Several RAM members traveled from Los Angeles to attend the Unite the Right rally in Charlottesville, Va. in August 2017. Three of them — Benjamin Daley, Michael Miselis and Thomas Gillen — were prosecuted separately for conspiracy to riot in Virginia, and received prison sentences ranging from 27 months to 37 months in 2019. As they had previously in preparation for the rally in Berkeley, RAM members taped their hands to protect them from injury before they appeared at Unite the Right.

Rundo founded RAM as a white nationalist fight club in southern California in 2016, after serving 20 months in a New York state prison for stabbing a rival gang member in MS-13, according to a report in the New York Times.

As a result of the fallout from Unite the Right, RAM members lowered their public profile in late 2017. In the spring of 2018, according to court filings, Rundo, Daley and Miselis traveled to Germany, Ukraine and Italy to celebrate Adolf Hitler’s birthday and meet with European white power groups.

According to the original indictiment, RAM members were photographed with Olena Semenyaka, described as “the leader of the International Department for the National Corps,” an ultranationalist party in Ukraine closely tied to the Azov Battalion. Rundo also made contact with White Rex, a Russia-based white supremacist clothing company that frequently sponsors mixed martial arts competitions. Since Rundo’s legal troubles began in later 2018, he has returned to Eastern Europe, and in November 2020, the investigative journalism collective Bellingcat revealed that he was in Serbia. Three months later, he was reportedly expelled from the country by Serbian authorities. In November, Bellingcat tracked down Rundo again in Bulgaria.

Rundo has continued to exert influence over the white power scene in the United States from his exile in Eastern Europe by promoting so-called “active clubs,” modeled in part on RAM, and through his propaganda outfit Media2Rise, which has produced videos celebrating rallies by the white power group Patriot Front.

In a blog post published in December 2020, Rundo promoted his vision for “active clubs” as local groups that would “combine fitness and nationalist activism, building camaraderie, and developing team-building skills.” Over the past year, white power formations using the “active club” moniker have cropped up in at least a dozen states, along with Canada and France.

"Rundo has been able to spread the active club brand in the US while he's been in Europe, and he outlined the idea of the active club as a successor to the Rise Above Movement," Joshua Fisher-Birch, a researcher at the Counter Extremism Project, told Raw Story. "In communications, he is the voice of authority regarding what is considered proper and how others should conduct themselves and recruit. He's appeared on podcasts, sold t-shirts with the movement's slogans, and has managed to make ideological relationships with members of other groups in the US, such as Patriot Front. Rundo is a model for his brand of white supremacism that seeks to normalize fascism and focus on a clean lifestyle and appearance, and fitness and combat sports."
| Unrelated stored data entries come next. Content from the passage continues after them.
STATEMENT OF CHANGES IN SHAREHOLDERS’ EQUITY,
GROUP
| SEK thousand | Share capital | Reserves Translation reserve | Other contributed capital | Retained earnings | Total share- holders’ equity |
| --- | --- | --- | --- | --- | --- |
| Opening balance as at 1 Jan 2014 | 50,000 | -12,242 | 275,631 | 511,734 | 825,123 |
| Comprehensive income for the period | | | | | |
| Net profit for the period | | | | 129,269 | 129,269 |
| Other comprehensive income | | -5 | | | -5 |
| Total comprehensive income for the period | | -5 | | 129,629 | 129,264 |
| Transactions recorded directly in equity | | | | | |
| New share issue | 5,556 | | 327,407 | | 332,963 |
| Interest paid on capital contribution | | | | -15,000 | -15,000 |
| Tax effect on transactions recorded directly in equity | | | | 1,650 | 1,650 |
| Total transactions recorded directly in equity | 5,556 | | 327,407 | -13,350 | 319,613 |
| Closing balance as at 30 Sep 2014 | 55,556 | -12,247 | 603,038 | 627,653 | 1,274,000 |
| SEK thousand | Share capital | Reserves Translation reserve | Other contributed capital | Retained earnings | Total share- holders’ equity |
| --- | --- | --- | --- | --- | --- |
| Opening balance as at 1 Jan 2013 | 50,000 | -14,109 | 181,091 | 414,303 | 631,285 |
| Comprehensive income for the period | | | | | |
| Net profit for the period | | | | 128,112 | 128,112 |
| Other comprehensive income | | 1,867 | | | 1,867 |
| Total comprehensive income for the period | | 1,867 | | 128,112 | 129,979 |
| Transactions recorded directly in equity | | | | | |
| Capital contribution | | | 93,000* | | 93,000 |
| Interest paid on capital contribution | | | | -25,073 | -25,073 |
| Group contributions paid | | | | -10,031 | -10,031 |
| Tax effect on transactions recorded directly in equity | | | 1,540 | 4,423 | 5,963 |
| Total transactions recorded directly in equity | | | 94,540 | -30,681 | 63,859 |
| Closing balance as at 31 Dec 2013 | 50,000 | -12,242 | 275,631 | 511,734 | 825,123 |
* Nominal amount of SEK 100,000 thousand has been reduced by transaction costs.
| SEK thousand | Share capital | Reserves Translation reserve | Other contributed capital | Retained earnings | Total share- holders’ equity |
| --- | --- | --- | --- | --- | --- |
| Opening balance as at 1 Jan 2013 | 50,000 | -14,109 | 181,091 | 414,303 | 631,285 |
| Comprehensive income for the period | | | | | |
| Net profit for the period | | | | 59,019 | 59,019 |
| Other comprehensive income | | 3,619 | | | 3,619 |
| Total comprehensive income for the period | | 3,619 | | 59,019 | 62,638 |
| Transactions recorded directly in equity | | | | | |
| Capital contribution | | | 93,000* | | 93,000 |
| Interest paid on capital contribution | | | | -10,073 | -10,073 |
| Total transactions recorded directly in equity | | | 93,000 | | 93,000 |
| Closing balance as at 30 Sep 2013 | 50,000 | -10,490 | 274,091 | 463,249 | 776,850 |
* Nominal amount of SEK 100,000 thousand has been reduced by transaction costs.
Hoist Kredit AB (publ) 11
Neo-Nazis from across the country attended a mixed-martial arts tournament at an undisclosed location in San Diego in August. Left Coast Right Watch reported that the event, which was heavily promoted by Media2Rise, marked the culmination of Rundo’s “long-time efforts to bring organized white nationalist fight clubs to the US.”

It is unclear whether Rundo is still in Eastern Europe, and what, if any, efforts US authorities have made to take him into custody.

Fisher-Birch said Rundo has previously "spoken about traveling while wanted and evading authorities," adding that "it is possible that he will try to avoid extradition."

"Rundo seems to enjoy the image of the rebel on the run," Fisher-Birch said. "He's been documenting parts of his travels since heading to Europe and has made inroads with local groups."